### Extracted page text data
+===+

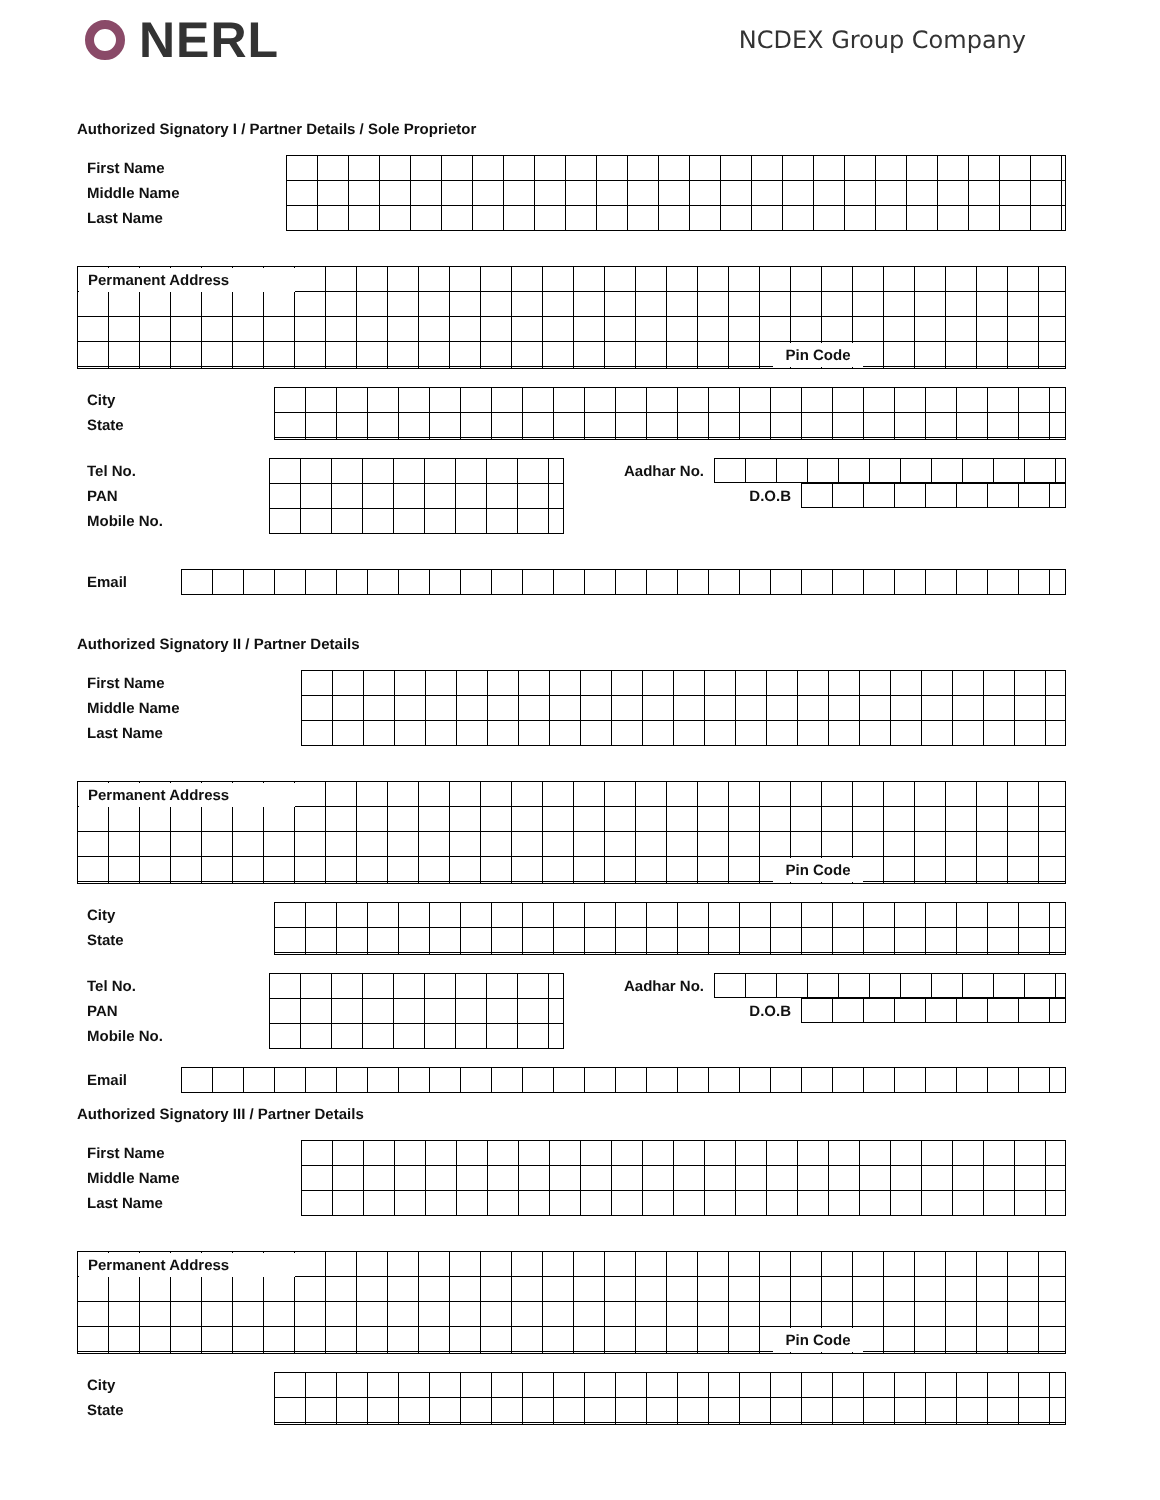NERL
NCDEX Group Company
Authorized Signatory I / Partner Details / Sole Proprietor
First Name
Middle Name
Last Name
Permanent Address
Pin Code
City
State
Tel No.
PAN
Mobile No.
Aadhar No.
D.O.B
Email
Authorized Signatory II / Partner Details
First Name
Middle Name
Last Name
Permanent Address
Pin Code
City
State
Tel No.
PAN
Mobile No.
Aadhar No.
D.O.B
Email
Authorized Signatory III / Partner Details
First Name
Middle Name
Last Name
Permanent Address
Pin Code
City
State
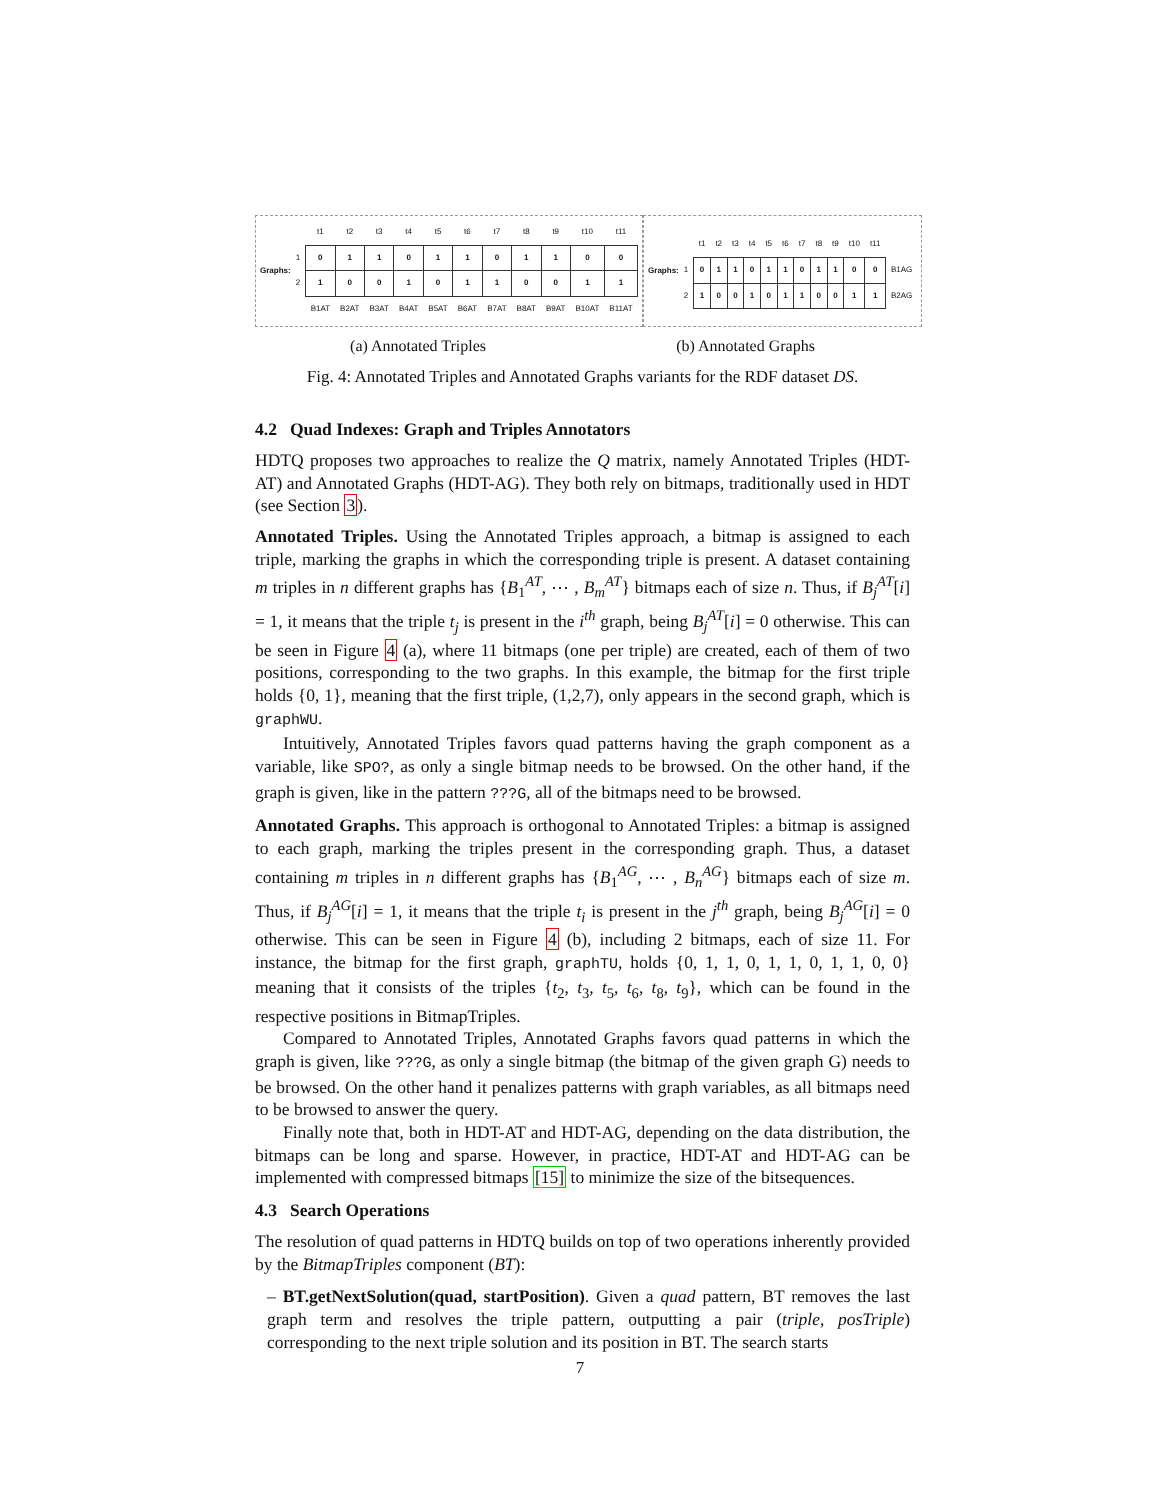Graphs:
| | t1 | t2 | t3 | t4 | t5 | t6 | t7 | t8 | t9 | t10 | t11 |
| --- | --- | --- | --- | --- | --- | --- | --- | --- | --- | --- | --- |
| 1 | 0 | 1 | 1 | 0 | 1 | 1 | 0 | 1 | 1 | 0 | 0 |
| 2 | 1 | 0 | 0 | 1 | 0 | 1 | 1 | 0 | 0 | 1 | 1 |
| | B1AT | B2AT | B3AT | B4AT | B5AT | B6AT | B7AT | B8AT | B9AT | B10AT | B11AT |
Graphs:
| | t1 | t2 | t3 | t4 | t5 | t6 | t7 | t8 | t9 | t10 | t11 | |
| --- | --- | --- | --- | --- | --- | --- | --- | --- | --- | --- | --- | --- |
| 1 | 0 | 1 | 1 | 0 | 1 | 1 | 0 | 1 | 1 | 0 | 0 | B1AG |
| 2 | 1 | 0 | 0 | 1 | 0 | 1 | 1 | 0 | 0 | 1 | 1 | B2AG |
(a) Annotated Triples (b) Annotated Graphs
Fig. 4: Annotated Triples and Annotated Graphs variants for the RDF dataset DS.
4.2 Quad Indexes: Graph and Triples Annotators
HDTQ proposes two approaches to realize the Q matrix, namely Annotated Triples (HDT-AT) and Annotated Graphs (HDT-AG). They both rely on bitmaps, traditionally used in HDT (see Section 3).
Annotated Triples. Using the Annotated Triples approach, a bitmap is assigned to each triple, marking the graphs in which the corresponding triple is present. A dataset containing m triples in n different graphs has {B<sub>1</sub><sup>AT</sup>, ⋯ , B<sub>m</sub><sup>AT</sup>} bitmaps each of size n. Thus, if B<sub>j</sub><sup>AT</sup>[i] = 1, it means that the triple t<sub>j</sub> is present in the i<sup>th</sup> graph, being B<sub>j</sub><sup>AT</sup>[i] = 0 otherwise. This can be seen in Figure 4 (a), where 11 bitmaps (one per triple) are created, each of them of two positions, corresponding to the two graphs. In this example, the bitmap for the first triple holds {0, 1}, meaning that the first triple, (1,2,7), only appears in the second graph, which is graphWU.
Intuitively, Annotated Triples favors quad patterns having the graph component as a variable, like SPO?, as only a single bitmap needs to be browsed. On the other hand, if the graph is given, like in the pattern ???G, all of the bitmaps need to be browsed.
Annotated Graphs. This approach is orthogonal to Annotated Triples: a bitmap is assigned to each graph, marking the triples present in the corresponding graph. Thus, a dataset containing m triples in n different graphs has {B<sub>1</sub><sup>AG</sup>, ⋯ , B<sub>n</sub><sup>AG</sup>} bitmaps each of size m. Thus, if B<sub>j</sub><sup>AG</sup>[i] = 1, it means that the triple t<sub>i</sub> is present in the j<sup>th</sup> graph, being B<sub>j</sub><sup>AG</sup>[i] = 0 otherwise. This can be seen in Figure 4 (b), including 2 bitmaps, each of size 11. For instance, the bitmap for the first graph, graphTU, holds {0, 1, 1, 0, 1, 1, 0, 1, 1, 0, 0} meaning that it consists of the triples {t<sub>2</sub>, t<sub>3</sub>, t<sub>5</sub>, t<sub>6</sub>, t<sub>8</sub>, t<sub>9</sub>}, which can be found in the respective positions in BitmapTriples.
Compared to Annotated Triples, Annotated Graphs favors quad patterns in which the graph is given, like ???G, as only a single bitmap (the bitmap of the given graph G) needs to be browsed. On the other hand it penalizes patterns with graph variables, as all bitmaps need to be browsed to answer the query.
Finally note that, both in HDT-AT and HDT-AG, depending on the data distribution, the bitmaps can be long and sparse. However, in practice, HDT-AT and HDT-AG can be implemented with compressed bitmaps [15] to minimize the size of the bitsequences.
4.3 Search Operations
The resolution of quad patterns in HDTQ builds on top of two operations inherently provided by the BitmapTriples component (BT):
– BT.getNextSolution(quad, startPosition). Given a quad pattern, BT removes the last graph term and resolves the triple pattern, outputting a pair (triple, posTriple) corresponding to the next triple solution and its position in BT. The search starts
7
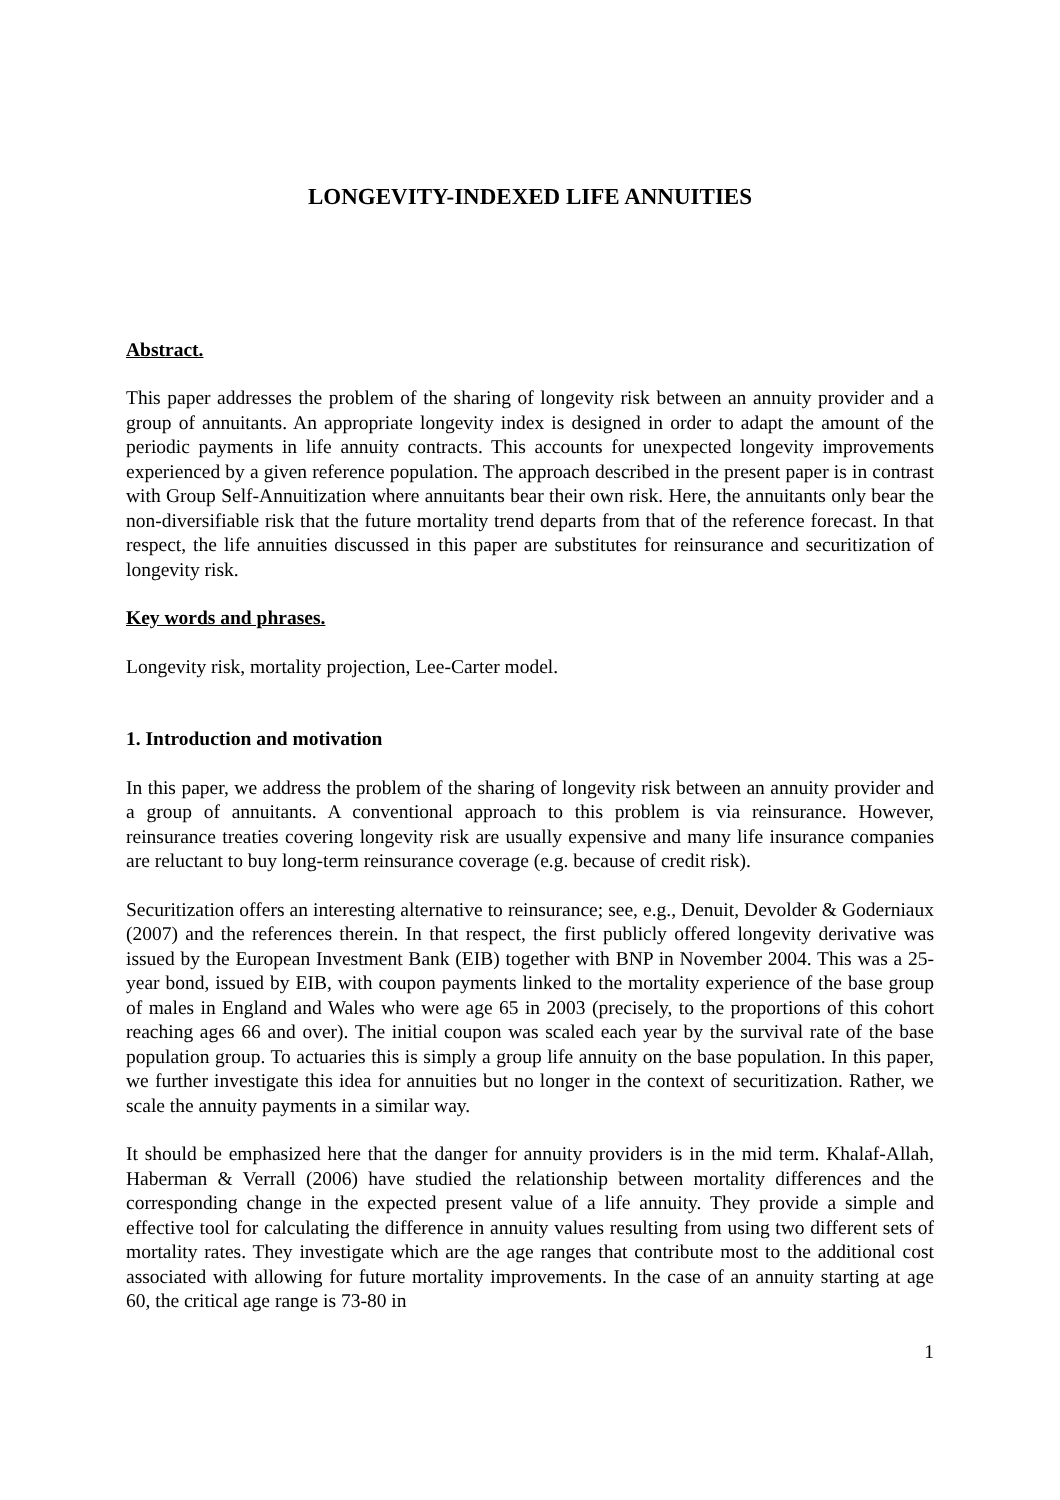LONGEVITY-INDEXED LIFE ANNUITIES
Abstract.
This paper addresses the problem of the sharing of longevity risk between an annuity provider and a group of annuitants. An appropriate longevity index is designed in order to adapt the amount of the periodic payments in life annuity contracts. This accounts for unexpected longevity improvements experienced by a given reference population. The approach described in the present paper is in contrast with Group Self-Annuitization where annuitants bear their own risk. Here, the annuitants only bear the non-diversifiable risk that the future mortality trend departs from that of the reference forecast. In that respect, the life annuities discussed in this paper are substitutes for reinsurance and securitization of longevity risk.
Key words and phrases.
Longevity risk, mortality projection, Lee-Carter model.
1. Introduction and motivation
In this paper, we address the problem of the sharing of longevity risk between an annuity provider and a group of annuitants. A conventional approach to this problem is via reinsurance. However, reinsurance treaties covering longevity risk are usually expensive and many life insurance companies are reluctant to buy long-term reinsurance coverage (e.g. because of credit risk).
Securitization offers an interesting alternative to reinsurance; see, e.g., Denuit, Devolder & Goderniaux (2007) and the references therein. In that respect, the first publicly offered longevity derivative was issued by the European Investment Bank (EIB) together with BNP in November 2004. This was a 25-year bond, issued by EIB, with coupon payments linked to the mortality experience of the base group of males in England and Wales who were age 65 in 2003 (precisely, to the proportions of this cohort reaching ages 66 and over). The initial coupon was scaled each year by the survival rate of the base population group. To actuaries this is simply a group life annuity on the base population. In this paper, we further investigate this idea for annuities but no longer in the context of securitization. Rather, we scale the annuity payments in a similar way.
It should be emphasized here that the danger for annuity providers is in the mid term. Khalaf-Allah, Haberman & Verrall (2006) have studied the relationship between mortality differences and the corresponding change in the expected present value of a life annuity. They provide a simple and effective tool for calculating the difference in annuity values resulting from using two different sets of mortality rates. They investigate which are the age ranges that contribute most to the additional cost associated with allowing for future mortality improvements. In the case of an annuity starting at age 60, the critical age range is 73-80 in
1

+===+

### WHAT YOU HAVE TO DO
Print all data above verbatim, except pictures.

### EXPECTED ANSWER
NERL
NCDEX Group Company
Authorized Signatory I / Partner Details / Sole Proprietor
First Name
Middle Name
Last Name
Permanent Address
Pin Code
City
State
Tel No.
PAN
Mobile No.
Aadhar No.
D.O.B
Email
Authorized Signatory II / Partner Details
First Name
Middle Name
Last Name
Permanent Address
Pin Code
City
State
Tel No.
PAN
Mobile No.
Aadhar No.
D.O.B
Email
Authorized Signatory III / Partner Details
First Name
Middle Name
Last Name
Permanent Address
Pin Code
City
State
Graphs:
| | t1 | t2 | t3 | t4 | t5 | t6 | t7 | t8 | t9 | t10 | t11 |
| --- | --- | --- | --- | --- | --- | --- | --- | --- | --- | --- | --- |
| 1 | 0 | 1 | 1 | 0 | 1 | 1 | 0 | 1 | 1 | 0 | 0 |
| 2 | 1 | 0 | 0 | 1 | 0 | 1 | 1 | 0 | 0 | 1 | 1 |
| | B1AT | B2AT | B3AT | B4AT | B5AT | B6AT | B7AT | B8AT | B9AT | B10AT | B11AT |
Graphs:
| | t1 | t2 | t3 | t4 | t5 | t6 | t7 | t8 | t9 | t10 | t11 | |
| --- | --- | --- | --- | --- | --- | --- | --- | --- | --- | --- | --- | --- |
| 1 | 0 | 1 | 1 | 0 | 1 | 1 | 0 | 1 | 1 | 0 | 0 | B1AG |
| 2 | 1 | 0 | 0 | 1 | 0 | 1 | 1 | 0 | 0 | 1 | 1 | B2AG |
(a) Annotated Triples (b) Annotated Graphs
Fig. 4: Annotated Triples and Annotated Graphs variants for the RDF dataset DS.
4.2 Quad Indexes: Graph and Triples Annotators
HDTQ proposes two approaches to realize the Q matrix, namely Annotated Triples (HDT-AT) and Annotated Graphs (HDT-AG). They both rely on bitmaps, traditionally used in HDT (see Section 3).
Annotated Triples. Using the Annotated Triples approach, a bitmap is assigned to each triple, marking the graphs in which the corresponding triple is present. A dataset containing m triples in n different graphs has {B<sub>1</sub><sup>AT</sup>, ⋯ , B<sub>m</sub><sup>AT</sup>} bitmaps each of size n. Thus, if B<sub>j</sub><sup>AT</sup>[i] = 1, it means that the triple t<sub>j</sub> is present in the i<sup>th</sup> graph, being B<sub>j</sub><sup>AT</sup>[i] = 0 otherwise. This can be seen in Figure 4 (a), where 11 bitmaps (one per triple) are created, each of them of two positions, corresponding to the two graphs. In this example, the bitmap for the first triple holds {0, 1}, meaning that the first triple, (1,2,7), only appears in the second graph, which is graphWU.
Intuitively, Annotated Triples favors quad patterns having the graph component as a variable, like SPO?, as only a single bitmap needs to be browsed. On the other hand, if the graph is given, like in the pattern ???G, all of the bitmaps need to be browsed.
Annotated Graphs. This approach is orthogonal to Annotated Triples: a bitmap is assigned to each graph, marking the triples present in the corresponding graph. Thus, a dataset containing m triples in n different graphs has {B<sub>1</sub><sup>AG</sup>, ⋯ , B<sub>n</sub><sup>AG</sup>} bitmaps each of size m. Thus, if B<sub>j</sub><sup>AG</sup>[i] = 1, it means that the triple t<sub>i</sub> is present in the j<sup>th</sup> graph, being B<sub>j</sub><sup>AG</sup>[i] = 0 otherwise. This can be seen in Figure 4 (b), including 2 bitmaps, each of size 11. For instance, the bitmap for the first graph, graphTU, holds {0, 1, 1, 0, 1, 1, 0, 1, 1, 0, 0} meaning that it consists of the triples {t<sub>2</sub>, t<sub>3</sub>, t<sub>5</sub>, t<sub>6</sub>, t<sub>8</sub>, t<sub>9</sub>}, which can be found in the respective positions in BitmapTriples.
Compared to Annotated Triples, Annotated Graphs favors quad patterns in which the graph is given, like ???G, as only a single bitmap (the bitmap of the given graph G) needs to be browsed. On the other hand it penalizes patterns with graph variables, as all bitmaps need to be browsed to answer the query.
Finally note that, both in HDT-AT and HDT-AG, depending on the data distribution, the bitmaps can be long and sparse. However, in practice, HDT-AT and HDT-AG can be implemented with compressed bitmaps [15] to minimize the size of the bitsequences.
4.3 Search Operations
The resolution of quad patterns in HDTQ builds on top of two operations inherently provided by the BitmapTriples component (BT):
– BT.getNextSolution(quad, startPosition). Given a quad pattern, BT removes the last graph term and resolves the triple pattern, outputting a pair (triple, posTriple) corresponding to the next triple solution and its position in BT. The search starts
7
LONGEVITY-INDEXED LIFE ANNUITIES
Abstract.
This paper addresses the problem of the sharing of longevity risk between an annuity provider and a group of annuitants. An appropriate longevity index is designed in order to adapt the amount of the periodic payments in life annuity contracts. This accounts for unexpected longevity improvements experienced by a given reference population. The approach described in the present paper is in contrast with Group Self-Annuitization where annuitants bear their own risk. Here, the annuitants only bear the non-diversifiable risk that the future mortality trend departs from that of the reference forecast. In that respect, the life annuities discussed in this paper are substitutes for reinsurance and securitization of longevity risk.
Key words and phrases.
Longevity risk, mortality projection, Lee-Carter model.
1. Introduction and motivation
In this paper, we address the problem of the sharing of longevity risk between an annuity provider and a group of annuitants. A conventional approach to this problem is via reinsurance. However, reinsurance treaties covering longevity risk are usually expensive and many life insurance companies are reluctant to buy long-term reinsurance coverage (e.g. because of credit risk).
Securitization offers an interesting alternative to reinsurance; see, e.g., Denuit, Devolder & Goderniaux (2007) and the references therein. In that respect, the first publicly offered longevity derivative was issued by the European Investment Bank (EIB) together with BNP in November 2004. This was a 25-year bond, issued by EIB, with coupon payments linked to the mortality experience of the base group of males in England and Wales who were age 65 in 2003 (precisely, to the proportions of this cohort reaching ages 66 and over). The initial coupon was scaled each year by the survival rate of the base population group. To actuaries this is simply a group life annuity on the base population. In this paper, we further investigate this idea for annuities but no longer in the context of securitization. Rather, we scale the annuity payments in a similar way.
It should be emphasized here that the danger for annuity providers is in the mid term. Khalaf-Allah, Haberman & Verrall (2006) have studied the relationship between mortality differences and the corresponding change in the expected present value of a life annuity. They provide a simple and effective tool for calculating the difference in annuity values resulting from using two different sets of mortality rates. They investigate which are the age ranges that contribute most to the additional cost associated with allowing for future mortality improvements. In the case of an annuity starting at age 60, the critical age range is 73-80 in
1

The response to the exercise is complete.